Halakha du jour : la Havdala pour les femmes

Les femmes sont astreintes par la Thora à l’obligation de faire la Havdala à la fin du Shabbat, de Yom Tov et de Yom Kippour.

Les femmes ont pris l’habitude de ne pas goûter la coupe de vin de la Havdala et ne goûtent que celle du quiddouch pour montrer combien cette Mitsva leur est chère. Mais lorsqu’ une femme fait le Havdala elle-même, il est évident qu’elle doit la boire, de même que doit le faire un homme dans ce cas.

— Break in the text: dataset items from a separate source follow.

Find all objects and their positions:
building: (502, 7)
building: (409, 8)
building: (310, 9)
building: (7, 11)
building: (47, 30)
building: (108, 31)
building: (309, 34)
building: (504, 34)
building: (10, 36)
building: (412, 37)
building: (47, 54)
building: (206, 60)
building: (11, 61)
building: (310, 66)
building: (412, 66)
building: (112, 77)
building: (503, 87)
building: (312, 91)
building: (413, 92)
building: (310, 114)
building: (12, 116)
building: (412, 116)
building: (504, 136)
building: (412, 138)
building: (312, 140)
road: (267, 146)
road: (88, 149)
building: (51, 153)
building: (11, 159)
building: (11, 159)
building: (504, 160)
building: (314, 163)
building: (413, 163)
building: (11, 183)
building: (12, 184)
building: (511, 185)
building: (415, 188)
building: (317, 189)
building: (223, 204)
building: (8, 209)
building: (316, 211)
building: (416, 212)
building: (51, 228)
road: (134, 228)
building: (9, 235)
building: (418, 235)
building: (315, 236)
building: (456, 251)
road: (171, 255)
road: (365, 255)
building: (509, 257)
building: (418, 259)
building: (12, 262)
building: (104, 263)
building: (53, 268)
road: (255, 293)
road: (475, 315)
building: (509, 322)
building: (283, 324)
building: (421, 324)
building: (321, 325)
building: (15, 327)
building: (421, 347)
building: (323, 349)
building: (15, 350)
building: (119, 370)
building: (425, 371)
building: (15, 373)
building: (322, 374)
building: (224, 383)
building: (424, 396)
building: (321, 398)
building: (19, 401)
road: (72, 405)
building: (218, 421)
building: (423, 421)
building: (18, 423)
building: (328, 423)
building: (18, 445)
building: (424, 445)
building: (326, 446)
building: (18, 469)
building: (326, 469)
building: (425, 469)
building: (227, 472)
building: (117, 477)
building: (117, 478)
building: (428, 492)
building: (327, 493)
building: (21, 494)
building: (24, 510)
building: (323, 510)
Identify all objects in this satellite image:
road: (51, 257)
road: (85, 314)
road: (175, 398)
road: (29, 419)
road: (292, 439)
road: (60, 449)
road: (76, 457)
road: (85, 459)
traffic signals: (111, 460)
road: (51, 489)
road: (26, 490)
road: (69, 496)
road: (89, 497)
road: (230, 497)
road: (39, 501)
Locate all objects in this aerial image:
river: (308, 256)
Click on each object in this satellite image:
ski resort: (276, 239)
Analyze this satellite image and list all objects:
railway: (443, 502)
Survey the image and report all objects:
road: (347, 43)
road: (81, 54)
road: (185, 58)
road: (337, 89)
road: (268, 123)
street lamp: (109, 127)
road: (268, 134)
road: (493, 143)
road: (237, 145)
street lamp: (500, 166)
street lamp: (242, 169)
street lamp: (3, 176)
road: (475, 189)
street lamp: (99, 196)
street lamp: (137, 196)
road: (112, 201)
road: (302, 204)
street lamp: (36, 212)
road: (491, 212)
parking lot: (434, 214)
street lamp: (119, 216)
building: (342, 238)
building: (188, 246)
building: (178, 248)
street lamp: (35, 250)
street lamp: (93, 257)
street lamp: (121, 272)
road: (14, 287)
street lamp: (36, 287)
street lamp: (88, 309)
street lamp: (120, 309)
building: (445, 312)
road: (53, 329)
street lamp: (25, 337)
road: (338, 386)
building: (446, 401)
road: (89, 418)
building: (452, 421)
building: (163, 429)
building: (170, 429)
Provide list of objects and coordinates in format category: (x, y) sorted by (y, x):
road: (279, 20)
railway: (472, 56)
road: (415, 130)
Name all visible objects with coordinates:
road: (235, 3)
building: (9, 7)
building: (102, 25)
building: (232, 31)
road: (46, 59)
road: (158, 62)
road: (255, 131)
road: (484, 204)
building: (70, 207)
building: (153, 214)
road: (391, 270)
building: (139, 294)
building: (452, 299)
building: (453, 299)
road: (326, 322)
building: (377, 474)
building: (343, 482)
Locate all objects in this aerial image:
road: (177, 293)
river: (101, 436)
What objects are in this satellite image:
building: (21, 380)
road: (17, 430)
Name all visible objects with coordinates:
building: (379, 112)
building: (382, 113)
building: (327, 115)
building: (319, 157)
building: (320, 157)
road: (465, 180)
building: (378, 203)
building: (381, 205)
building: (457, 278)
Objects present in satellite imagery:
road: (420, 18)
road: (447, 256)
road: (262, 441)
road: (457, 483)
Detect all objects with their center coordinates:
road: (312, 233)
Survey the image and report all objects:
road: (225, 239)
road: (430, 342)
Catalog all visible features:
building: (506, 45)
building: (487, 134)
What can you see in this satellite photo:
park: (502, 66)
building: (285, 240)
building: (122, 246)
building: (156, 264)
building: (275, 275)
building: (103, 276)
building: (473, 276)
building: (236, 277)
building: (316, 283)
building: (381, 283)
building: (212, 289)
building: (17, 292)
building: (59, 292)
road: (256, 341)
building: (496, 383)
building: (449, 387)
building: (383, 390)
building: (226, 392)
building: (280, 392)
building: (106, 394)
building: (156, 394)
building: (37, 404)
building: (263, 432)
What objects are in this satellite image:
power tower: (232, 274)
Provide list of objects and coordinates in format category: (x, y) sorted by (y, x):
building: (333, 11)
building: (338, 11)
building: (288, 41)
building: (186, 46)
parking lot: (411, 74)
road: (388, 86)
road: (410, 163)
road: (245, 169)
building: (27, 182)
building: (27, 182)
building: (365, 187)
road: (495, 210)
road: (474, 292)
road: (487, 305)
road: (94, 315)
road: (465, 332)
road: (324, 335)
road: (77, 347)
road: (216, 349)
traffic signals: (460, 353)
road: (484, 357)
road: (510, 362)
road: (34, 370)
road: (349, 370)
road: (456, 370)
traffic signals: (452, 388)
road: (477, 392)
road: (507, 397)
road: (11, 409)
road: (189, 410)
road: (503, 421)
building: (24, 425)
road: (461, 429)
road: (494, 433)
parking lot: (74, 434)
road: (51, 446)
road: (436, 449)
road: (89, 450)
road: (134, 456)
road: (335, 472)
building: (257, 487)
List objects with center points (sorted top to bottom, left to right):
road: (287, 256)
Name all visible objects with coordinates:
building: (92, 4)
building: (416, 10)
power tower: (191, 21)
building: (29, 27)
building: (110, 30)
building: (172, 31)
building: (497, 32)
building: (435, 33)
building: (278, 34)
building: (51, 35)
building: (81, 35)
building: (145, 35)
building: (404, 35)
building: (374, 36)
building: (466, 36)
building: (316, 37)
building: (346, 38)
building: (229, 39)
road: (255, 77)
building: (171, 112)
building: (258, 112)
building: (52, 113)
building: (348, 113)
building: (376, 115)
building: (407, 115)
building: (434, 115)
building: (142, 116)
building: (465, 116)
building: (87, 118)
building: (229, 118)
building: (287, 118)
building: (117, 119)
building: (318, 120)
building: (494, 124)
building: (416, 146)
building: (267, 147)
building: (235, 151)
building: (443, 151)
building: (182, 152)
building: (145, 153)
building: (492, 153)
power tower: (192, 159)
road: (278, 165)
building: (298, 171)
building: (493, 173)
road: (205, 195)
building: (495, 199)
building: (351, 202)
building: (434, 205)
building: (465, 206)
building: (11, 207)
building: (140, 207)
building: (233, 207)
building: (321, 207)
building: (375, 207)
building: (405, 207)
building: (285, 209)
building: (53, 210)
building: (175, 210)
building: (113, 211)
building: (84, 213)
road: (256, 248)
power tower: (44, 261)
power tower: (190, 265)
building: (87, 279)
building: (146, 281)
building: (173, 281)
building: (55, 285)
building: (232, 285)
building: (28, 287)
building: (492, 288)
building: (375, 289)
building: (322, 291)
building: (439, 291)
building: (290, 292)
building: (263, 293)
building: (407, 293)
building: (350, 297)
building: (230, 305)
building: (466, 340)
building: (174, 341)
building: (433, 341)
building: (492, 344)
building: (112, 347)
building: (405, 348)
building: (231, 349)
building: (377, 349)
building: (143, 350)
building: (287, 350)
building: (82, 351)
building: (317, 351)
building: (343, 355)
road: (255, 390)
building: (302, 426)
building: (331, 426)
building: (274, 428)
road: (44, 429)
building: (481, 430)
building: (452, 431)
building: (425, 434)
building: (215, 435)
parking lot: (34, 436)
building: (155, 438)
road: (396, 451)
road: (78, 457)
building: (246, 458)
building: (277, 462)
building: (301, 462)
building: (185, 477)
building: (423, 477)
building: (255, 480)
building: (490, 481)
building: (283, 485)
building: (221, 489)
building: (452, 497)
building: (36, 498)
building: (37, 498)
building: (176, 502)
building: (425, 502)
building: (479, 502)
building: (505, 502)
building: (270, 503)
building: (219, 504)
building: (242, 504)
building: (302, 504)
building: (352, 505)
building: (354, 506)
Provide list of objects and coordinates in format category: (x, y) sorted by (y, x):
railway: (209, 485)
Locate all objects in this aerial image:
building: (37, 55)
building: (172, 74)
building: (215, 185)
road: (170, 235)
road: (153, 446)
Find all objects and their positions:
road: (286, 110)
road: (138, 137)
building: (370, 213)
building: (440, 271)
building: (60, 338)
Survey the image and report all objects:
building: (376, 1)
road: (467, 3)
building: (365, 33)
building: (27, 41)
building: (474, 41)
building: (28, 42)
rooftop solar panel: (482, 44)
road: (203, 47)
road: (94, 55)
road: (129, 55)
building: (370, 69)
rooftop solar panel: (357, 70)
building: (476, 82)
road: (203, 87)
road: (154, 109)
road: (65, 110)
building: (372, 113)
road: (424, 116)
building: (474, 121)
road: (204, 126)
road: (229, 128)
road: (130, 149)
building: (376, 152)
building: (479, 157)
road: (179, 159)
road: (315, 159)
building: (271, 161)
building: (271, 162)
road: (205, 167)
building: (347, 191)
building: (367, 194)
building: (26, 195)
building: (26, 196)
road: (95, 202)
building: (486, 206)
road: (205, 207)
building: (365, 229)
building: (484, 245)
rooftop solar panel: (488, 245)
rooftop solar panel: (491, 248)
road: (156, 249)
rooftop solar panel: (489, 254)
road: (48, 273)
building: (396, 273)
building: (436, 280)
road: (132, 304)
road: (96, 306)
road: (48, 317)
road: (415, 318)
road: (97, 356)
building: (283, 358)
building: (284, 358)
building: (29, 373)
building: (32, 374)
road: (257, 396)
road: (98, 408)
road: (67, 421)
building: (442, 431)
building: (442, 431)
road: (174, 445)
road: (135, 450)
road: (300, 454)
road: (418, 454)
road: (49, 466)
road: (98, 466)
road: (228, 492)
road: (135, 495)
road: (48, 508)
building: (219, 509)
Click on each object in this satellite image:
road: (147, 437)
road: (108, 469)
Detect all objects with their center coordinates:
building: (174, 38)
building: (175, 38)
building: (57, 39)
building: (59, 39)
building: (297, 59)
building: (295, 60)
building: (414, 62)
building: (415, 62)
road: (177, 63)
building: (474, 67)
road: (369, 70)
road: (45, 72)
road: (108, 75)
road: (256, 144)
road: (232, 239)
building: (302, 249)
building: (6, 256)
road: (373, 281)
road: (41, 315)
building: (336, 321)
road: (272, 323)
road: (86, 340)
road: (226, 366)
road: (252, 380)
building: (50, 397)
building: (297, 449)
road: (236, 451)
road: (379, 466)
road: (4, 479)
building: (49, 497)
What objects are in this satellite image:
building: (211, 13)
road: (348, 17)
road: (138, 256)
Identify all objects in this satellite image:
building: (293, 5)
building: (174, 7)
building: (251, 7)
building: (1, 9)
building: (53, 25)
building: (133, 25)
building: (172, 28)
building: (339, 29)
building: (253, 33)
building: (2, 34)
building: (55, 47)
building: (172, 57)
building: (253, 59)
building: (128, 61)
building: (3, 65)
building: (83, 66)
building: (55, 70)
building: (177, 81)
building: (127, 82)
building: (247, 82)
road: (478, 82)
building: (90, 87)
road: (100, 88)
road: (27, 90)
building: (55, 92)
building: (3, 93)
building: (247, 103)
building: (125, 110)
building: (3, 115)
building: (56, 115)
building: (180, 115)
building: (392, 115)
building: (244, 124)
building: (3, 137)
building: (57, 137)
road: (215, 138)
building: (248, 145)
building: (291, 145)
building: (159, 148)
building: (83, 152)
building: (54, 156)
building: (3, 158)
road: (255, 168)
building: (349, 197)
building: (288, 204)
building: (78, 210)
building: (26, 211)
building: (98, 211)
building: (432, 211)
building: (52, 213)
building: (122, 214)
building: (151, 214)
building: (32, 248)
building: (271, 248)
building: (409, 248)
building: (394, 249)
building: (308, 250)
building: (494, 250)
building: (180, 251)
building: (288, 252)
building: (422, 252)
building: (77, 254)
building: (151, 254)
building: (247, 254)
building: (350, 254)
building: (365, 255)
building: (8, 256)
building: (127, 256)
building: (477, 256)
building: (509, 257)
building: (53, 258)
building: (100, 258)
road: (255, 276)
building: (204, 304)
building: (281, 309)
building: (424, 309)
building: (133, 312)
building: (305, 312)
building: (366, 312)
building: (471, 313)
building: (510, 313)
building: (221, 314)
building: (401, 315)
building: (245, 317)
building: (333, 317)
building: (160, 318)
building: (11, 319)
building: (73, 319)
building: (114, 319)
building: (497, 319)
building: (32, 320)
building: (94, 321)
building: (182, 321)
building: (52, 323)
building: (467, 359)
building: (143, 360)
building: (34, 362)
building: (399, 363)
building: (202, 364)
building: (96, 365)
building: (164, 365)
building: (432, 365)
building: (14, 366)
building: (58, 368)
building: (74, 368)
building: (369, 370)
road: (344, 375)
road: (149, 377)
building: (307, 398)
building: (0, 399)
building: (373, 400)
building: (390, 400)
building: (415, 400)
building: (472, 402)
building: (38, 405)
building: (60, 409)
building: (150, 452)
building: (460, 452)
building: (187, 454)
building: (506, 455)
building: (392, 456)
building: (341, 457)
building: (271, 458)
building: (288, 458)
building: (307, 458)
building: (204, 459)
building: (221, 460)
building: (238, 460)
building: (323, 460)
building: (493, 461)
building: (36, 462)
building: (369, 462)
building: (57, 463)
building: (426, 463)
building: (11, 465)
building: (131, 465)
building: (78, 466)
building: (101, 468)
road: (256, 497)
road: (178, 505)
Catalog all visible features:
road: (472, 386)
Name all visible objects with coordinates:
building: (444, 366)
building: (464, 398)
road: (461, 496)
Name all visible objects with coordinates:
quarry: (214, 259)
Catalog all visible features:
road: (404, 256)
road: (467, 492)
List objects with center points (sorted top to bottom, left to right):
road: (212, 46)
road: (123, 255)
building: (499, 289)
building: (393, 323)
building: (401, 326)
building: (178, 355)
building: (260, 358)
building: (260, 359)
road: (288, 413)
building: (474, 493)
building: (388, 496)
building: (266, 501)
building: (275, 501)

Lorsqu’une femme écoute la Havdala, elle doit avoir l’intention de s’en acquitter. Il faut bien écouter chacune de ses bénédictions, y répondre amen, et ne pas dire Baroukh hou oubaroukh chémo, ni s’interrompre en parlant depuis le début de la Havdala jusqu'à ce que celui qui fait la Havdala ait fini de boire le vin. Elle doit s’asseoir pour l’écouter et ne pas se promener dans la maison pendant ce temps.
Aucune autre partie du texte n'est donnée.